Christopher Strickland
PhD Student
ABD
Before his initial entry into the University of Georgia (UGA) School of Social Work program, Chris Strickland organized student-led diversity, equity, and inclusion reform while engaging in the greater Movement for Black Lives (M4BL) as a direct-action facilitator and political advocate. Subsequently, he received his Master of Social Work degree with a concentration in community empowerment and program development from UGA’s School of Social Work, where he provided research assistance to UGA’s Foot Soldier Project for Civil Rights Studies. He supported several of the Project’s completed works, including the co-production of “Mary Frances Early: The Quiet Trailblazer.” He has also helped facilitate several premier UGA educational programming, introducing participating students to key perspectives of the U.S. 1950s and 1960s Civil Rights Movement and key icons’ unique participation in historical events for use in video production at the School of Social Work.

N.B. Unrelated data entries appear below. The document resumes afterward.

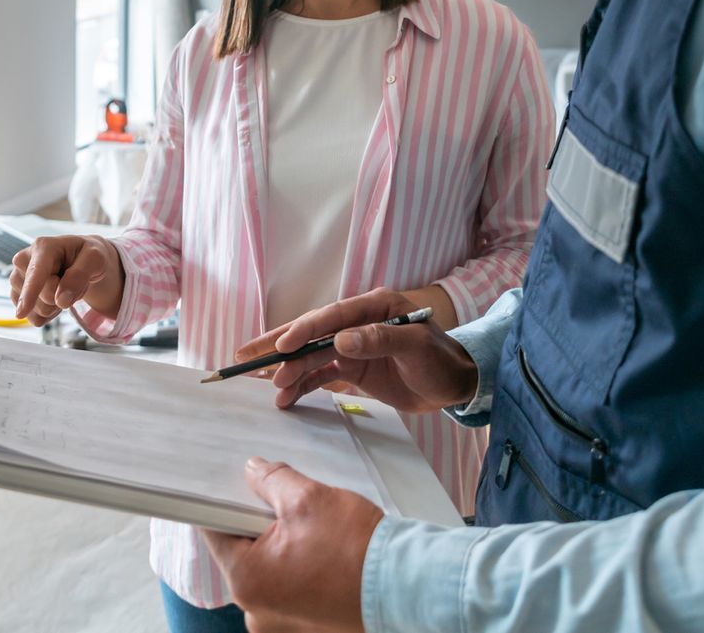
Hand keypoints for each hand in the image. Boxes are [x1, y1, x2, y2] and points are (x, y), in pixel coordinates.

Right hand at [8, 235, 123, 324]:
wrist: (80, 259)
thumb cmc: (87, 255)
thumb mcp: (95, 259)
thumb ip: (79, 275)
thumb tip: (60, 300)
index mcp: (43, 246)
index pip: (36, 273)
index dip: (30, 292)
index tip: (22, 312)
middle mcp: (24, 260)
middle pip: (43, 296)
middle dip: (62, 297)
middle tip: (72, 280)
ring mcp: (18, 279)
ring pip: (35, 310)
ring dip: (56, 305)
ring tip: (63, 286)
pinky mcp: (17, 295)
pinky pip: (34, 318)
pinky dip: (49, 314)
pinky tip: (54, 296)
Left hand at [204, 457, 379, 632]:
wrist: (405, 585)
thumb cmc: (355, 547)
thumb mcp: (307, 498)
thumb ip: (270, 480)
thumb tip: (252, 471)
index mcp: (247, 581)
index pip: (216, 532)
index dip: (223, 503)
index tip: (235, 487)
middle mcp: (257, 612)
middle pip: (244, 553)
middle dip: (260, 525)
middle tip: (285, 503)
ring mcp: (282, 625)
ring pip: (269, 571)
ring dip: (283, 547)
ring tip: (312, 528)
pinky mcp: (306, 626)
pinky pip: (290, 588)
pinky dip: (300, 568)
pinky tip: (323, 550)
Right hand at [234, 288, 478, 413]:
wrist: (456, 384)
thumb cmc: (442, 360)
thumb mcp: (416, 347)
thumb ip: (380, 340)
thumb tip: (340, 340)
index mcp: (374, 306)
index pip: (332, 316)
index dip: (304, 330)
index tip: (282, 346)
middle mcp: (358, 323)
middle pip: (312, 332)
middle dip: (279, 345)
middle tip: (246, 356)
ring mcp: (353, 346)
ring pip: (312, 356)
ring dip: (289, 370)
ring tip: (266, 387)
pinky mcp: (353, 368)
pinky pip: (322, 374)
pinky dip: (303, 385)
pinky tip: (285, 397)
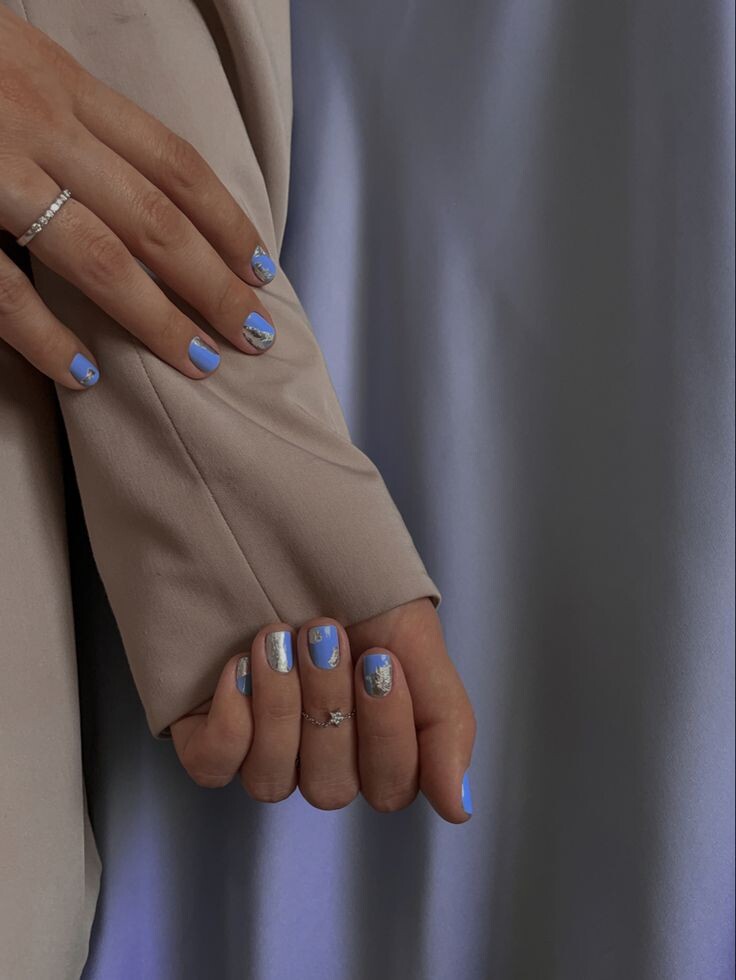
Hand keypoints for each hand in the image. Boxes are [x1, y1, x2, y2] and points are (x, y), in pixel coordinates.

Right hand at [0, 6, 276, 388]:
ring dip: (156, 320)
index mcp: (66, 86)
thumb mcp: (19, 58)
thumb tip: (132, 178)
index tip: (263, 270)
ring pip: (100, 258)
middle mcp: (43, 124)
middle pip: (158, 221)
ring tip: (198, 364)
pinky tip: (84, 374)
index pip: (176, 165)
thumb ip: (71, 113)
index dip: (228, 223)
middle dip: (215, 285)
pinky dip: (45, 337)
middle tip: (255, 335)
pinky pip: (1, 287)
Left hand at [169, 598, 476, 822]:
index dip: (387, 734)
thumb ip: (444, 720)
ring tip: (277, 635)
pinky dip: (232, 720)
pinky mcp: (203, 729)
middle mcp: (319, 749)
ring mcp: (259, 743)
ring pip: (272, 782)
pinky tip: (238, 664)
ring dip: (280, 707)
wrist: (271, 517)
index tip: (380, 658)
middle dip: (329, 705)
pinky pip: (214, 766)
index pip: (391, 787)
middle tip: (324, 632)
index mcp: (376, 733)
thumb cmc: (348, 573)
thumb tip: (461, 809)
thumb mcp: (413, 634)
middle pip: (332, 787)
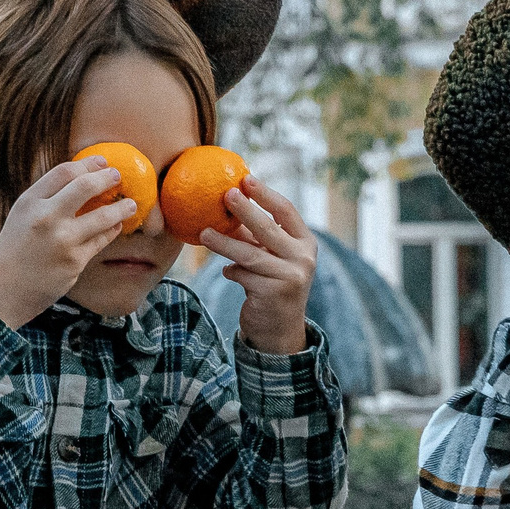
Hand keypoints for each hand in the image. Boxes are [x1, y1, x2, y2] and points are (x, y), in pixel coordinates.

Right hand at [0, 160, 134, 328]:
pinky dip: (112, 230)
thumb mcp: (22, 215)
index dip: (88, 164)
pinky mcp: (75, 261)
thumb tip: (81, 180)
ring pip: (103, 216)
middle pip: (86, 186)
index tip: (102, 162)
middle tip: (118, 176)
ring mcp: (62, 240)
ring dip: (121, 207)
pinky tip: (117, 226)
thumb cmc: (13, 250)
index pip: (64, 172)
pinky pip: (102, 240)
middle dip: (108, 178)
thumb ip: (47, 198)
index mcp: (30, 202)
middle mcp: (46, 217)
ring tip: (131, 204)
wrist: (1, 290)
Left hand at [202, 178, 317, 354]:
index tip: (246, 179)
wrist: (280, 330)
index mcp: (305, 243)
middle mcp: (303, 258)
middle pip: (268, 228)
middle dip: (245, 209)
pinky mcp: (274, 294)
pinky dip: (232, 271)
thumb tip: (225, 204)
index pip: (287, 211)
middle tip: (225, 194)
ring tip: (204, 233)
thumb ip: (255, 236)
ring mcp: (291, 277)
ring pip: (250, 254)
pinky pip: (244, 275)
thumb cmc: (272, 284)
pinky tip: (227, 272)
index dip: (266, 194)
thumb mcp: (270, 258)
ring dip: (224, 243)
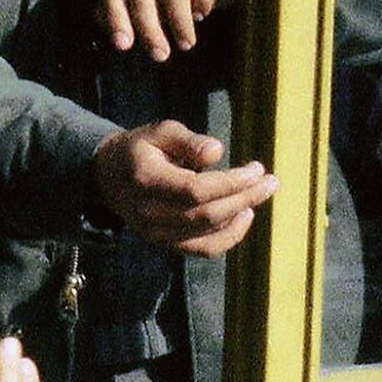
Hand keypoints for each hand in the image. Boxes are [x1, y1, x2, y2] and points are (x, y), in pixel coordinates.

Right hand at [93, 120, 276, 255]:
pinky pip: (203, 249)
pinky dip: (229, 237)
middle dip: (244, 197)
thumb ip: (188, 140)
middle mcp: (147, 212)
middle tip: (271, 181)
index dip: (230, 182)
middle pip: (205, 213)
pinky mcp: (165, 242)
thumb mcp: (161, 132)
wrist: (110, 177)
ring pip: (207, 232)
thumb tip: (217, 152)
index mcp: (145, 179)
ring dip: (240, 214)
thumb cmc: (143, 149)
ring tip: (261, 192)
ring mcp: (155, 232)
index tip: (256, 168)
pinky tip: (245, 216)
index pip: (194, 190)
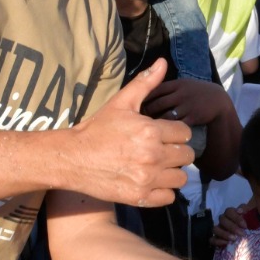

Most recently, Chris has worked as a doctoral graduate research assistant at UGA’s School of Social Work. He has assisted in projects ranging from local program evaluation to social work conceptual thought pieces, demystifying the discipline’s guiding conceptual underpinnings to aid in the redefinition of undergirding philosophies and structural targets for intervention. Currently, he researches processes of consciousness-raising pivotal to the success of contemporary social movements through immersive interactionist research approaches. Based on a theoretical framework spanning social psychology, sociolinguistics, and new social movement theories, his research agenda traces a centuries-long tradition of the struggle for black liberation to render the interactional processes by which bystanders to major movements for change unlearn the status quo, embrace radical ideologies, and become new spokespersons and champions for structural change. His doctoral research interests include new social movement studies, ethnomethodology, and critical pedagogies.